Jack gathered the photos and talked with Charlie to put together a story for his family.
"Fifteen or 20 pages stapled together and put into a manila folder. We had no more thought of doing a book," Brakebill said.
Actually, Jack did. But he realized the story needed an ending.
"We kept wondering what might have happened to Anthelmette because Charlie had tried twice, once with his wife, to locate her just to see what might have happened to her," Jack said.
To find the answer, Charlie and Jack ended up going to France to connect with her family.
"There's the story. And then there's the rest of the story," Jack said with a smile.
They found out she had died, and discovered an envelope full of letters.
"She had saved these letters and these notes and things that I wrote her 63 years without any contact. My daughter read one of those and she said, Daddy I don't want to hear any more stories about who was serious and who was not," Brakebill said.

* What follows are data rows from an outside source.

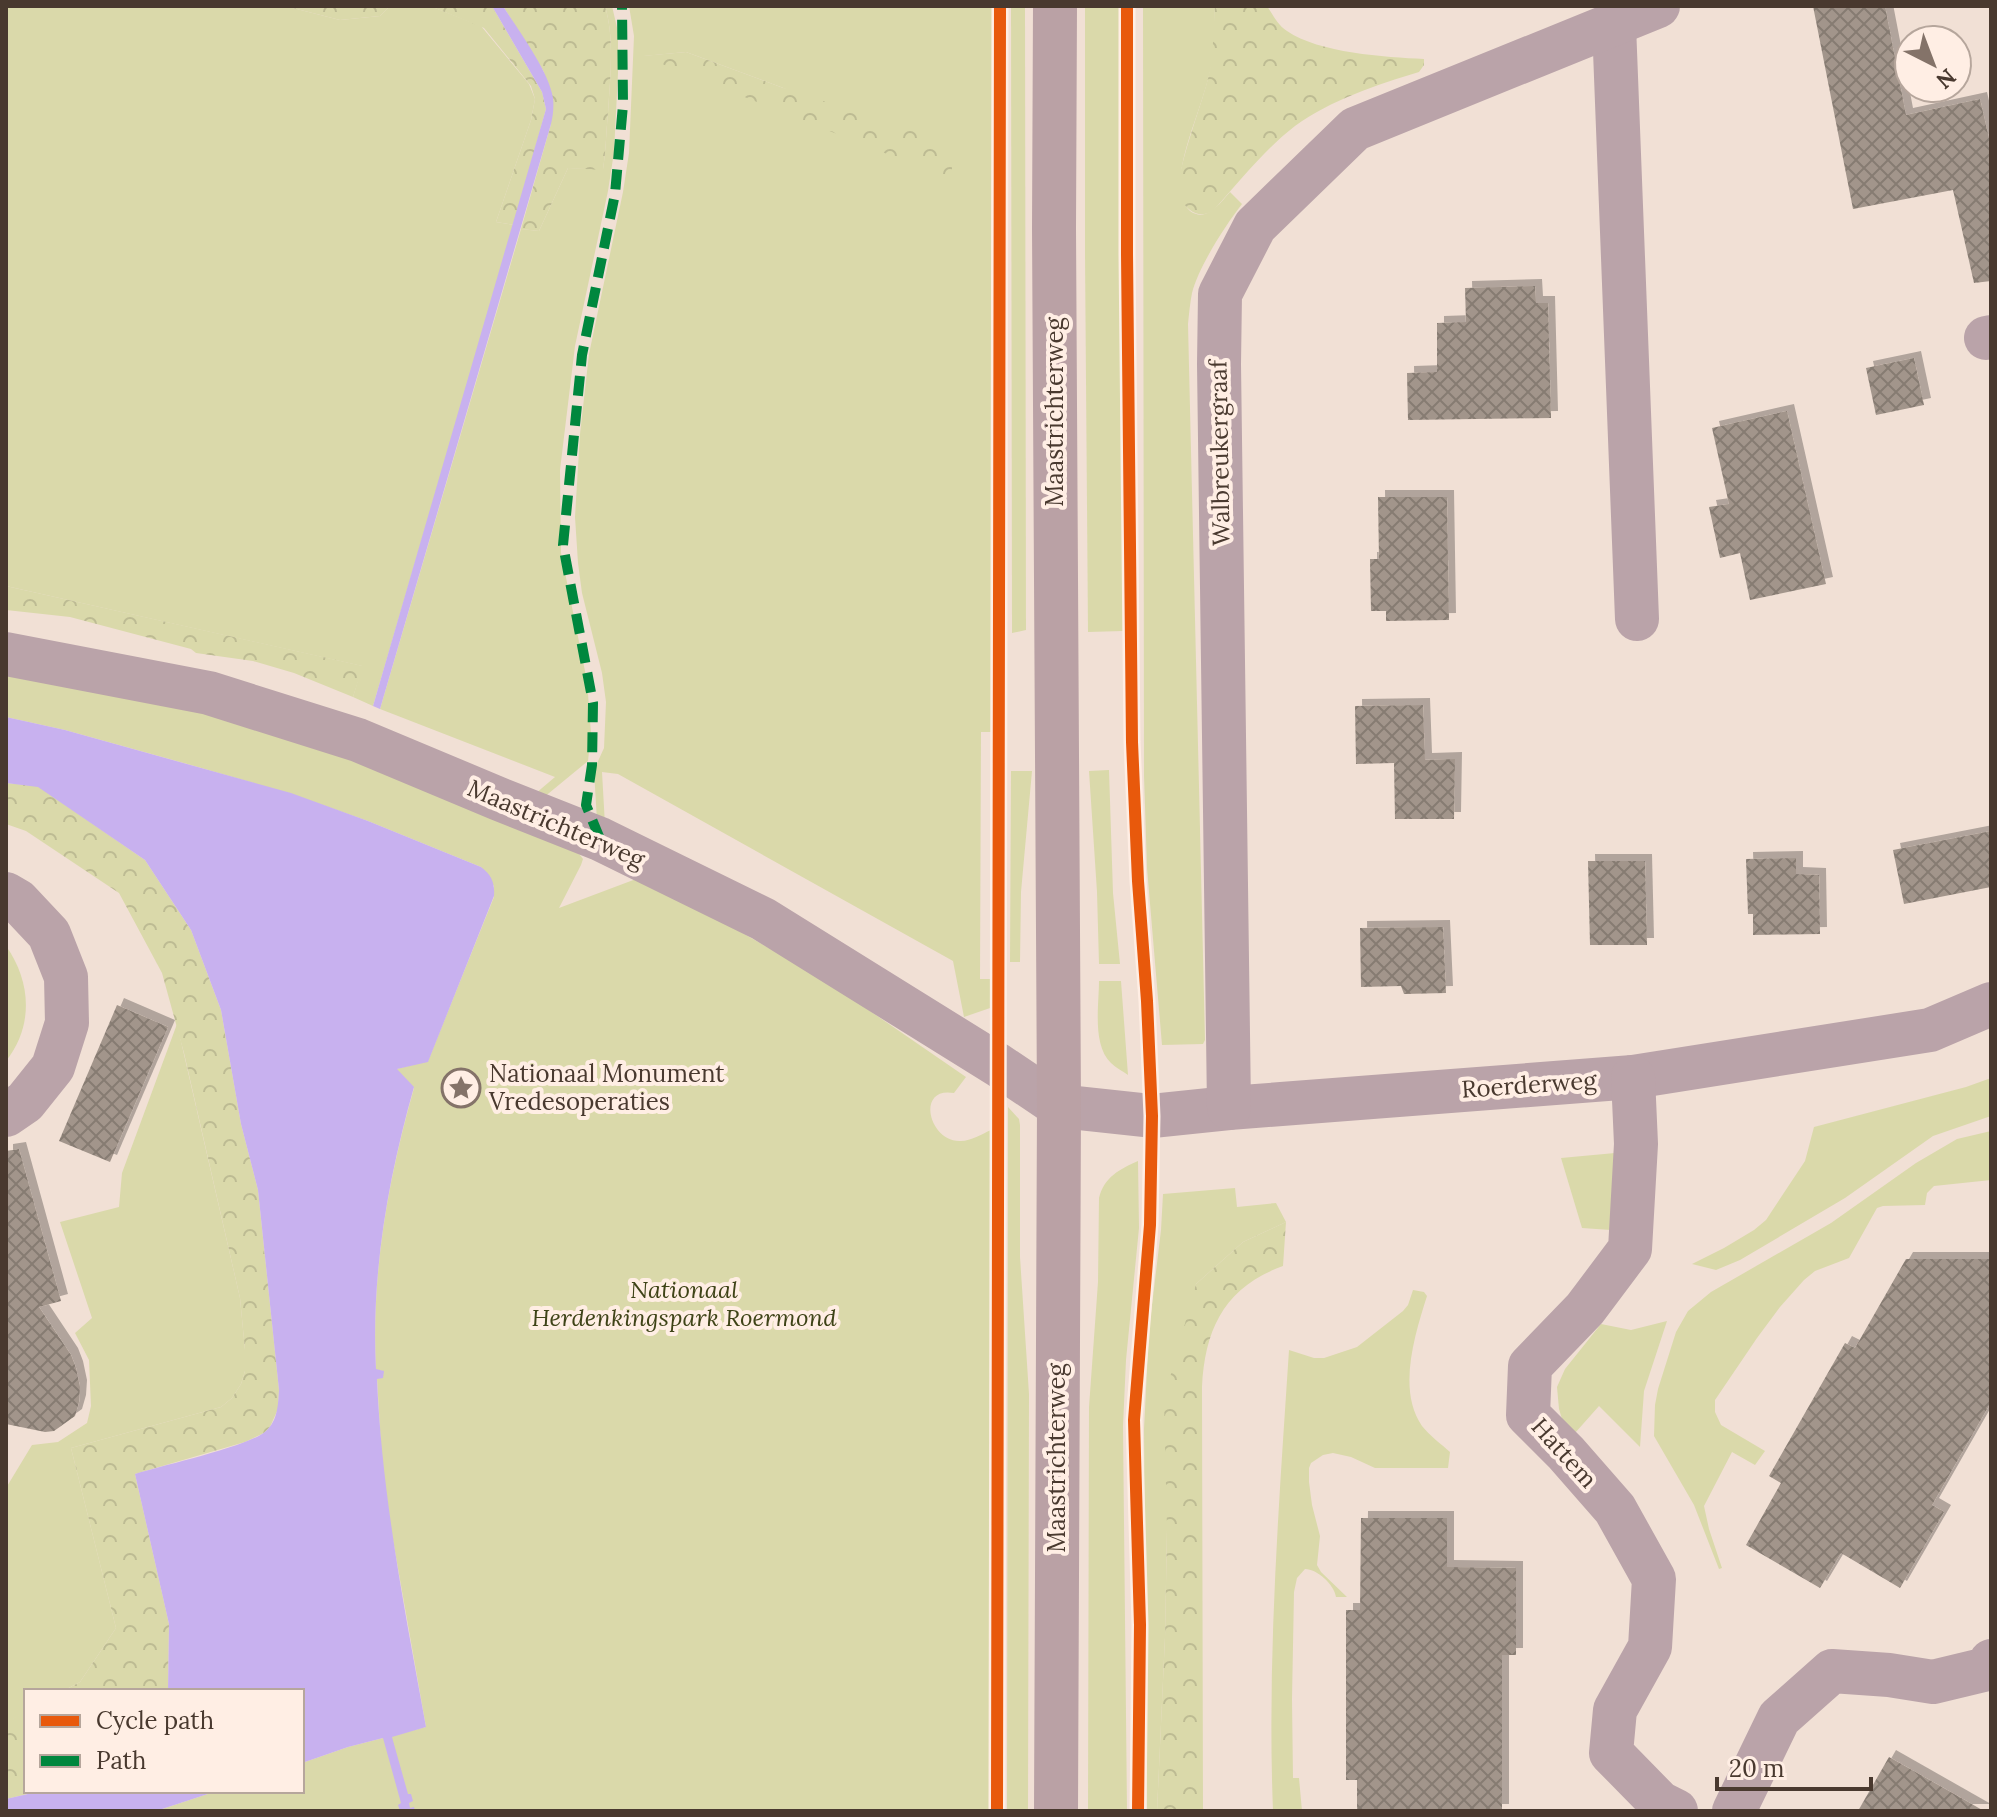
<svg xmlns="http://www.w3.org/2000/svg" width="1997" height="1817" viewBox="0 0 1997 1817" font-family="Lora,serif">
<defs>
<pattern id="forest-crowns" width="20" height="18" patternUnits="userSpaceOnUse" patternTransform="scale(2)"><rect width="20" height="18" fill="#dad9aa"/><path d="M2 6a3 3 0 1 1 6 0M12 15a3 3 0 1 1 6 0" fill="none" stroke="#bdbb93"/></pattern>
<pattern id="building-cross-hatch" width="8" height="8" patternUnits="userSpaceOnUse" patternTransform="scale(2)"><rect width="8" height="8" fill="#a2958b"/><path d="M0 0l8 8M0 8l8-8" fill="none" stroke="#867b72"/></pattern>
<filter id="shadow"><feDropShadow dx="7" dy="-7" stdDeviation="0" flood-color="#0004"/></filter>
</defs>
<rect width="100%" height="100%" fill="#f1e0d5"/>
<g fill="#dad9aa" fill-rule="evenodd">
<polygon points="6,6 285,6 340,20 380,16 390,6 430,6 481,26 529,84 535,99 531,120 496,222 514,225 373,706 353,697 362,666 6,586"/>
<path d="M605 6H612L618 32V73L614 152 608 191 575 346 560 470 561 553 587 681 591 733 588 761 543 798 535 794 555 777 380 709 521 229 539 231 568 168 603 169C606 151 606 132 608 113 610 78 615 40 605 6Z"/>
<path d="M629 6H994V732H981L980 979H993V1007L964 1017 953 961 618 774 602 772 605 825 597 821 594 770 604 748 606 702 602 673 582 593 578 563 575 517 580 434 589 354 623 192 629 153 634 36ZM686 52 786 89 644 56Z"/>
<polygon points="1011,6 1025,6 1026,630 1012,633"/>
<polygon points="1085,6 1122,6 1123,631 1088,632 1085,256"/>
<path d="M1143 6H1215C1214 24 1215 44 1212 62 1205 101 1182 145 1180 183 1179 192 1183 205 1190 211 1207 223 1220 203 1230 192L1242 204C1225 226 1199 266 1192 293 1190 303 1189 314 1188 324L1205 1040 1203 1044 1162 1045 1147 868 1144 776Z"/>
<path d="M6 667 155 697 332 752 577 851 583 859 581 865 559 908 636 879 716 918 825 980 966 1077 954 1093C915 1086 929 1143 961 1141 971 1141 982 1134 991 1130L990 1811H156L217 1791H302V1763L348 1747 426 1727 387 1506 382 1464 377 1378 383 1371 376 1370C371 1274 388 1180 414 1088L396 1069 428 1061 494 897V886L481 867 368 821 291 794 191 765 65 730 6 717Z"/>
<polygon points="1109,770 1113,893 1120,964 1099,964 1097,892 1089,771"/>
<polygon points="1011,771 1032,771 1021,892 1020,962 1010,962"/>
<path d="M6 946C31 981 34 1026 6 1061Z"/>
<path d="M1099 981H1121L1128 1075C1123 1071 1116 1068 1111 1063 1092 1045 1099 1005 1099 981Z"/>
<polygon points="177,1024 240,1298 245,1350 245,1371 241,1384 232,1398 221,1407 71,1448 116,1628 80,1682 63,1691 26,1691 26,1712 11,1720 6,1719 6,1488 32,1445 58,1442 87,1423 91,1406 89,1360 75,1333 92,1318 60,1222 119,1207 122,1173"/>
<polygon points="1991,1078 1991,1116 1933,1136 1845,1198 1740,1260 1716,1270 1692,1264 1724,1248 1754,1230 1766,1220 1805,1161 1814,1127 1966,1087"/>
<polygon points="1008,1107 1019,1119 1020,1125 1020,1257 1029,1394 1028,1811 1007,1811"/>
<polygon points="1991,1131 1991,1180 1934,1186 1927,1193 1925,1205 1883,1206 1877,1208 1849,1258 1815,1271 1804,1280 1780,1307 1757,1338 1715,1400 1715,1412 1721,1425 1765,1451 1755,1465 1732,1452 1704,1506 1709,1529 1722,1568 1719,1569 1694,1505 1654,1436 1655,1405 1658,1389 1676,1332 1688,1311 1711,1292 1831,1223 1916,1163 1957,1139"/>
<polygon points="1615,1153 1611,1230 1582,1228 1561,1158"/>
<path d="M1138 1161 1139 1228 1126 1360 1123 1426 1127 1811H1088L1089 1407 1098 1282 1099 1198C1104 1177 1120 1169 1138 1161Z"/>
<polygon points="1235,1188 1237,1207 1276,1203 1286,1222 1243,1242 1196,1284 1167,1530 1165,1637 1157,1811 1147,1811 1144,1429 1149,1330 1161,1230 1163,1194"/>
<path d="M1413 1290 1424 1292 1427 1296C1415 1334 1397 1390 1422 1426 1429 1435 1441 1444 1450 1452L1448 1468H1375L1351 1457 1333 1453 1323 1455 1311 1463 1309 1468V1482L1312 1505 1320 1536 1317 1565 1321 1572 1347 1597H1336C1334 1584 1317 1569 1305 1569L1297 1578 1294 1592 1292 1699 1293 1778H1299L1302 1811H1273C1267 1657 1279 1503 1289 1350L1314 1358H1324L1357 1347 1403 1311 1408 1305Z"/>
<polygon points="1667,1321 1644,1391 1640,1447 1599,1406 1575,1433 1562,1419 1559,1409 1557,1387 1565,1369 1601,1324 1631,1330"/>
</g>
<g fill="url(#forest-crowns)">
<polygon points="285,6 390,6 380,16 340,20"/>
<polygon points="430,6 492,6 542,92 546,109 514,225 496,222 531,120 535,99 531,86 484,28"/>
<path d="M503 6H605C615 40 610 78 608 113 606 132 606 151 603 170L568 168 539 231 521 229 551 124 544 72Z"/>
<path d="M1215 6H1267C1273 15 1278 25 1287 31 1319 53 1385 57 1424 59V65L1419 72C1376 85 1331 100 1295 126 1264 150 1239 182 1213 211 1205 215 1198 216 1190 210 1186 207 1181 201 1179 195 1174 174 1204 100 1209 74 1214 52 1213 29 1215 6Z"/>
<polygon points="686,52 786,89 952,143 952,180 642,56"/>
<polygon points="6,586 363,666 353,697 294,673 253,661 196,653 191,649 70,617 6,610"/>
<polygon points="6,783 38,786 145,860 191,930 221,1010 241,1124 258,1190 279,1390 278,1409 270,1427 264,1433 245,1442 135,1474 169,1624 168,1691 63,1691 80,1682 116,1628 71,1448 221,1407 232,1398 241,1384 245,1371 245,1350 240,1298 184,1053 162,973 119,893 26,831 6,824"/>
<path d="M1286 1222 1283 1266C1225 1287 1205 1328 1202 1387L1203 1811H1157L1165 1637 1167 1530 1164 1399 1196 1284 1243 1242Z"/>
<polygon points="26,1711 26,1791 41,1791 6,1799 6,1718 12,1719"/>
</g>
<g fill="#c8b1ef">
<path d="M492 6H503C518 30 549 71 553 98 554 107 553 116 551 124L380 709 373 706 546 109 542 92Z"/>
<path d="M6 717 65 730 291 793 368 821 481 867C492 875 495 884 494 896L428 1062 397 1069 414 1087C388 1179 371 1274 376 1369L384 1371 383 1378 377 1379C382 1497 405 1611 426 1727L392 1737 408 1794H411L413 1801 409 1803 410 1808 414 1807 415 1811H400L398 1805 401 1803 383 1738 348 1747 302 1763V1691H168L169 1624 135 1474C160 1466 251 1446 266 1431 278 1420 278 1405 279 1390L258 1190 241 1124 221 1010 191 930 145 860 38 787 6 783Z"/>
<polygon points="41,1791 217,1791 156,1811 6,1811 6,1799"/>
</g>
<g fill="url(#building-cross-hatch)" filter="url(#shadow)">
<polygon points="1813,6 1885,6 1906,115 1980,99 1991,147 1991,281 1974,283 1953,190 1853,209"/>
<polygon points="1535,286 1536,303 1548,303 1551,418 1408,420 1407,373 1437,372 1437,323 1466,322 1465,288"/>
<polygon points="1914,358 1924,405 1876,415 1866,368"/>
<polygon points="1787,411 1826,584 1750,600 1740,553 1720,558 1709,507 1729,504 1712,428"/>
<polygon points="1378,497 1447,497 1449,620 1386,621 1386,611 1371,611 1370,559 1379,559"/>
<polygon points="1423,705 1425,760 1455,759 1454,819 1395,819 1394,763 1356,764 1355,706"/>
<polygon points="1991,831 1991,887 1904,904 1893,850"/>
<polygon points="1796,858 1796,874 1819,875 1820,934 1753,935 1753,914 1748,914 1746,859"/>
<polygon points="1588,861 1645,861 1647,945 1590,945"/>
<polygon points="1443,927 1446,993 1404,994 1401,986 1361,987 1360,928"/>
<polygon points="117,1005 168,1027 110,1162 59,1141"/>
<polygon points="19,1149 61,1301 39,1307 71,1355 76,1368 80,1387 79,1402 75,1416 54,1431 45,1432 6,1424 6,1151"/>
<polygon points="1906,1259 1991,1259 1991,1402 1932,1505 1944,1512 1900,1588 1841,1553 1820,1588 1746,1545 1781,1483 1769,1476 1845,1343 1855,1348"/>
<polygon points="1361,1518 1447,1518 1447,1567 1516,1568 1516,1655 1502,1655 1502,1811 1357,1811 1357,1780 1346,1780 1346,1610 1360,1610"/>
<polygon points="1889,1757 1984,1811 1858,1811"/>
</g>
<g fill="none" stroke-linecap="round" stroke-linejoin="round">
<g stroke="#baa3a9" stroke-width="44">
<polyline points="1614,25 1637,619"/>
<polyline points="1986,338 1991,337"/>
<polyline points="6,654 209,693 358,740 499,799 600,839 763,919 998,1065 1059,1106 1152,1116 1229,1108 1633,1077 1930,1030 1991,1004"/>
<polyline points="6,894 18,901 49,934 66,977 67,1023 53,1067 25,1102 6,1115"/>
<polyline points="1633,1077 1636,1144 1630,1249 1585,1309 1530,1366 1528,1415 1566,1453 1615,1509 1654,1579 1650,1647 1615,1710 1611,1753 1660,1803 1676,1811"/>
<polyline points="1229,1108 1219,364 1220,294 1255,226 1355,129 1658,6"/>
<polyline points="1734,1811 1779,1718 1832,1671 1889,1675 1933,1682 1987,1669 1991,1661"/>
</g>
<polyline stroke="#baa1a5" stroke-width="44" points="1055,6 1054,228 1059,1106 1056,1811"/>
<polyline stroke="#00873e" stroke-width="10" stroke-dasharray="20 10" stroke-linecap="butt" points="600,839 586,805 592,765 593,703 563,545 582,355 615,194 623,105 622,6"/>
<g stroke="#ffeee4" stroke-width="17">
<g id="cycleway">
<polyline points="1127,6 1127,254 1132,742 1138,881 1147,1001 1152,1116 1150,1225 1134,1420 1140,1625 1138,1811"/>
<polyline points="997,1811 1000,6"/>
</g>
</g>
<use href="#cycleway" stroke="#e8590c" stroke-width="12"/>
</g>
<defs>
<g id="sight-ring" transform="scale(2)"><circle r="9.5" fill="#ffeee4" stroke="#847369" stroke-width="1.5"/><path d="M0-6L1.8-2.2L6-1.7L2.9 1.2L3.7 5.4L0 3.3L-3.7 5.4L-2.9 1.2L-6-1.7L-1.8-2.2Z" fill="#847369"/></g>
</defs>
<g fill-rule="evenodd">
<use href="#sight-ring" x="461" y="1088"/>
</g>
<g text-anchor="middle" stroke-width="8" stroke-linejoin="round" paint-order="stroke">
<g font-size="24" fill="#49392f" stroke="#ffeee4">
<text transform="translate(1055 412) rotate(-90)" y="8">Maastrichterweg</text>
<text transform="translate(1220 453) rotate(-91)" y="8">Walbreukergraaf</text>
<text transform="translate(556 824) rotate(23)" y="8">Maastrichterweg</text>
<text transform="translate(1529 1085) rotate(-4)" y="8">Roerderweg</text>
<text transform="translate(1564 1453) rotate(48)" y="8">Hattem</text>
<text transform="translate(1057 1458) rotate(-90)" y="8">Maastrichterweg</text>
</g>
<g font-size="24" fill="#49392f" stroke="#ffeee4" text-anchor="start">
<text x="489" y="1082">Nationaal Monument<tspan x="489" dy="28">Vredesoperaties</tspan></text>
</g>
<g font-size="24" font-style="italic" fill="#3e4317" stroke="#ffeee4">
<text x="684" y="1298">Nationaal<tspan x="684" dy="28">Herdenkingspark Roermond</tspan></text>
</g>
</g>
<rect width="1997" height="1817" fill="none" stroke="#49392f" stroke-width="16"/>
<rect x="24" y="1689" width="280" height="104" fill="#ffeee4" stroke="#b6a69c" stroke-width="2"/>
<rect x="40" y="1715" width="40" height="12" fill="#e8590c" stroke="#b6a69c" stroke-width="2"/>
<text x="96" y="1729" font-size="24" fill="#49392f">Cycle path</text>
<rect x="40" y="1755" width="40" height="12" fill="#00873e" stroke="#b6a69c" stroke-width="2"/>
<text x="96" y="1769" font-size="24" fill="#49392f">Path</text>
<g transform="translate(1933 64) rotate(138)"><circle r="38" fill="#ffeee4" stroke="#b6a69c" stroke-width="2"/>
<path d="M0-6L14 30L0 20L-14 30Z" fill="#847369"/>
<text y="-12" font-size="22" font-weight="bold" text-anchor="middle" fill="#49392f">N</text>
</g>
<path d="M1717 1777v12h154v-12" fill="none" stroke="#49392f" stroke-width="4"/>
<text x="1729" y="1777" font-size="24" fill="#49392f" stroke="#ffeee4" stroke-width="6" paint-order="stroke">20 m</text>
</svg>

His serious yet innocent love is remembered 70 years later, in the book "The Piano Love Affair."
"We must always remember that we can never be separated in our thoughts and prayers," Brakebill read from his book.
The story is complete.
"Once we knew what had happened that was closure for me, honestly it was," he said.
You can meet the author Monday April 13 at 6:00 at Barnes and Noble on Kingston Pike.
He'll also speak at the East Tennessee History Center on Gay Street next Thursday April 16 at noon.